Data entries:
▬▬▬▬▬▬▬▬▬▬

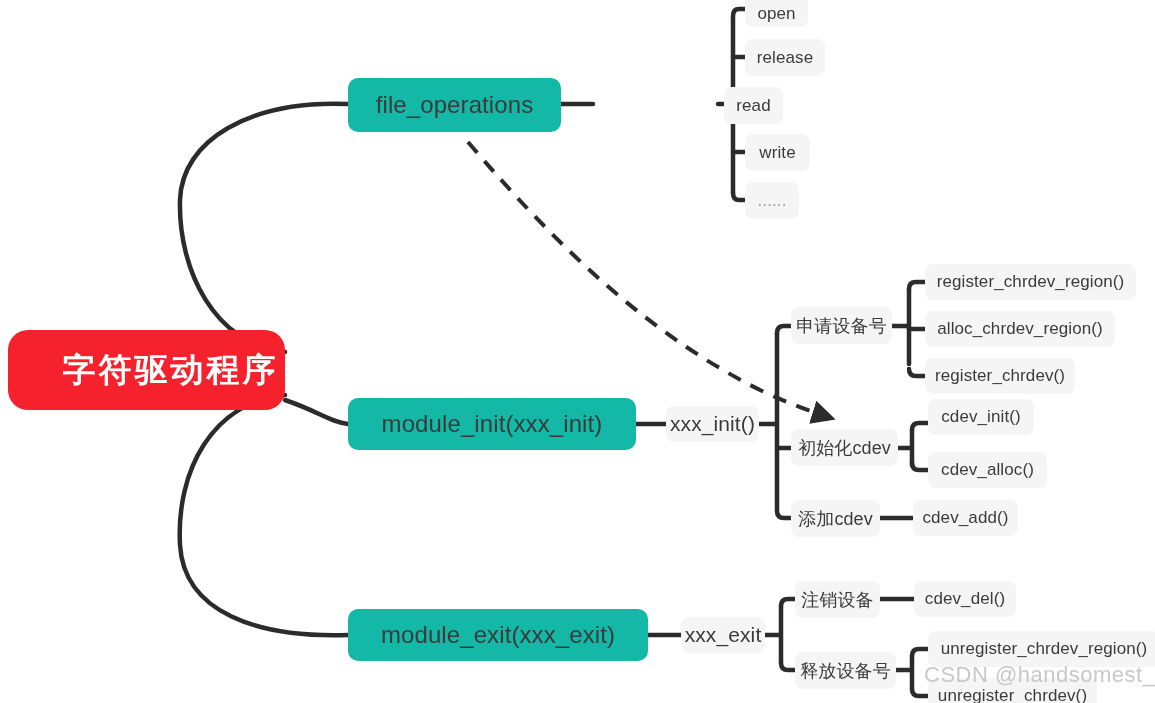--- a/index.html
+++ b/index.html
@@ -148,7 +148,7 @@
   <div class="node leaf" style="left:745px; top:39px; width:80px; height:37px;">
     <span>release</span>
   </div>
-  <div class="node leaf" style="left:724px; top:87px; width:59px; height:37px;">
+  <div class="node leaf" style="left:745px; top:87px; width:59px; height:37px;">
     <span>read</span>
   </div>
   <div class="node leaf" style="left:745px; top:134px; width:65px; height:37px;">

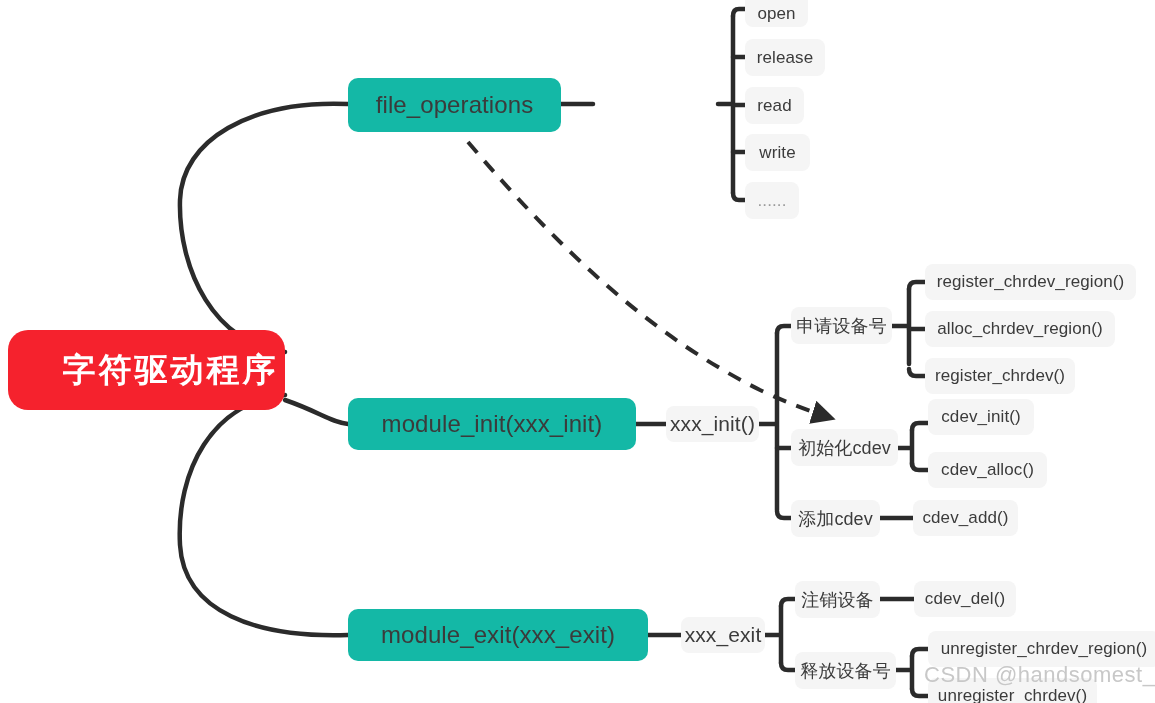--- a/index.html
+++ b/index.html
@@ -151,7 +151,7 @@
   <div class="node leaf" style="left:745px; top:87px; width:59px; height:37px;">
     <span>read</span>
   </div>
-  <div class="node leaf" style="left:745px; top:134px; width:65px; height:37px;">
+  <div class="node leaf" style="left:745px; top:134px; width:65px; height:37px;font-family:Liberation Mono, monospace;">
     <span>write</span>
   </div>
   <div class="node leaf" style="left:745px; top:182px; width:54px; height:37px; color:#9a9a9a;">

▬▬▬▬▬▬▬▬▬▬

The problem
Every record should come back exactly as it is, though none of the pictures should.

Task response
--- a/index.html
+++ b/index.html
@@ -148,7 +148,7 @@
   <div class="node leaf" style="left:745px; top:39px; width:80px; height:37px;">
     <span>release</span>
   </div>
-  <div class="node leaf" style="left:724px; top:87px; width:59px; height:37px;">
+  <div class="node leaf" style="left:745px; top:87px; width:59px; height:37px;">
     <span>read</span>
   </div>
   <div class="node leaf" style="left:745px; top:134px; width:65px; height:37px;">

--- a/index.html
+++ b/index.html
@@ -151,7 +151,7 @@
   <div class="node leaf" style="left:745px; top:87px; width:59px; height:37px;">
     <span>read</span>
   </div>
-  <div class="node leaf" style="left:745px; top:134px; width:65px; height:37px;">
+  <div class="node leaf" style="left:745px; top:134px; width:65px; height:37px;font-family:Liberation Mono, monospace;">
     <span>write</span>
   </div>
   <div class="node leaf" style="left:745px; top:182px; width:54px; height:37px; color:#9a9a9a;">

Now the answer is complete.